In the years since, I’ve concluded
that Saddam had no intention of invading Saudi Arabia. I later learned, as
did you, of the "green light" that April Glaspie gave Saddam in their July
24 meeting. I also learned that Ms. Glaspie was subsequently "surprised"
when the Iraqi army did not stop at the oil fields, but went on to Kuwait
City. Of course, if you consider that Kuwait is only 13% the size of your
home state of North Carolina, and Iraq is 10,000 square miles larger than
California, you will see that it did not take much for tanks to overshoot
Kuwait City and appear to be menacing Saudi Arabia. In his invasion of
Iran, remember that Saddam did stop when he got what he wanted, and was
later criticized for not pushing as far as he could so that he would have
a better bargaining position.
Indeed, there is in the historical
record evidence that on August 3, the day after his forces waltzed into
Kuwait City virtually unopposed by the emir’s handful of soldiers, Saddam
announced that he would be prepared to leave Kuwait as soon as it was
determined the security of Iraq or Kuwait was not threatened. This was two
days before President Bush announced Iraqi aggression "will not stand." In
the Simons book, the case is made that Baghdad repeatedly offered to
negotiate its departure from Kuwait prior to the hostilities of Desert
Storm. Perhaps these accounts are in error, but Simons is a respected
journalist and the book is endorsed by British MP Tony Benn, who was the
most active British politician in that period in trying to negotiate a
peace before the U.S. bombing campaign began. It is Simons’ argument that
George Bush put together the coalition against Iraq by fabricating a
crisis that did not exist, by pressuring King Fahd into a request for
military assistance ("all but demanding a Saudi request for American
protection") and then asking Morocco and Egypt to back up the Saudi
request. At first Egypt resisted, but then:
In 1990 Egypt had massive debts,
the largest in the whole of Africa and the Middle East. Almost $50 billion
was owed to the World Bank, and Secretary of State James Baker... proposed
a bribe (or ‘forgiveness’) of some $14 billion. At the same time
Washington pressured other governments, including Canada and Saudi Arabia,
to ‘forgive’ or delay much of the rest of the Egyptian debt. And where the
tactic of bribery worked well with President Mubarak, it could be
exploited to equal advantage with other national leaders.

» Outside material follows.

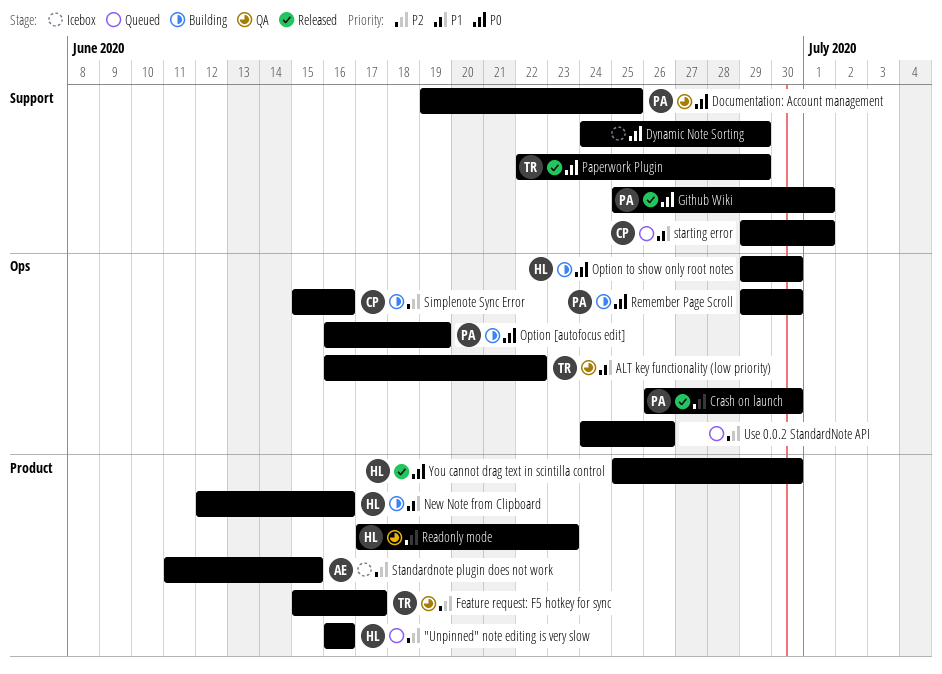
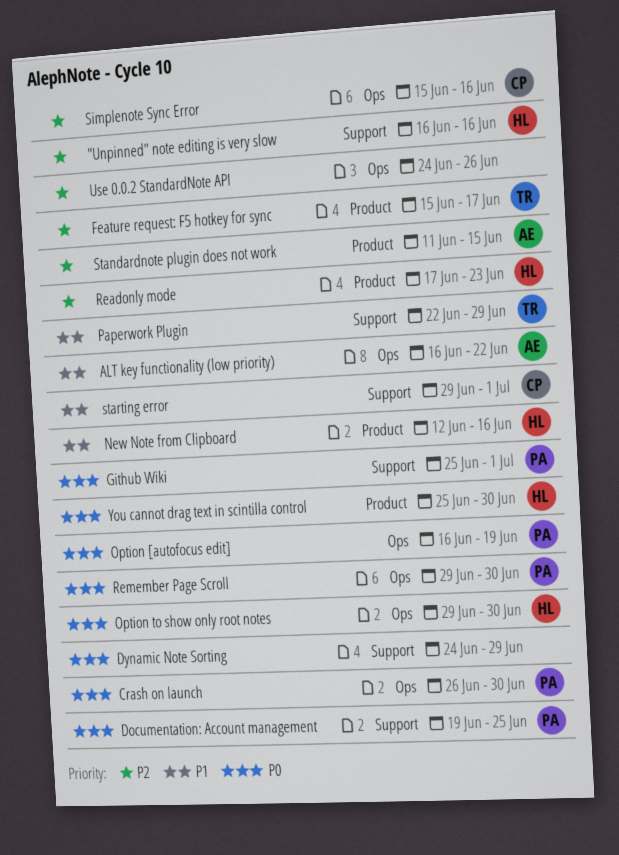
"Unpinned" note editing is very slow, label: Product -> Support
ALT key functionality (low priority), owner: TR -> AE
Crash on launch, priority: P2 -> P0
Paperwork Plugin, priority: P0 -> P1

Indeed, the consensus was built
with money and arms. Turkey, Syria, even Iran joined the coalition with
sudden fountains of credit produced by the World Bank. It does appear in
my readings that there came a point where there had to be a war to justify
all that had been done. In the last weeks before the bombing of Iraq began
on January 16, it is clear with hindsight that there was no interest in
talking to Baghdad because Iraq had to be taught a lesson. Several hundred
thousand Iraqis died as a result of the bombing. The reason we lost only
148 men was that Iraq was attempting a retreat throughout the 100 hours of
battle. If it had put up any resistance, they would have been completely
slaughtered. As it was, Colin Powell called off the "turkey shoot" after
it had accomplished partial slaughter.
Now I am not trying to argue here,
Senator, that what Saddam Hussein did was right and what we did was wrong.
I’m saying this thumbnail history of Saddam Hussein’s intersection with
our national interest demonstrates a different picture than we now are
presenting to the American people. If you want to go ahead with another
massive bombing campaign "to teach the Iraqi people another lesson on who
is boss," perhaps that too will be justified by history. I’m only trying
to make sure you have all the information you need before you throw in
with the President, our commander-in-chief.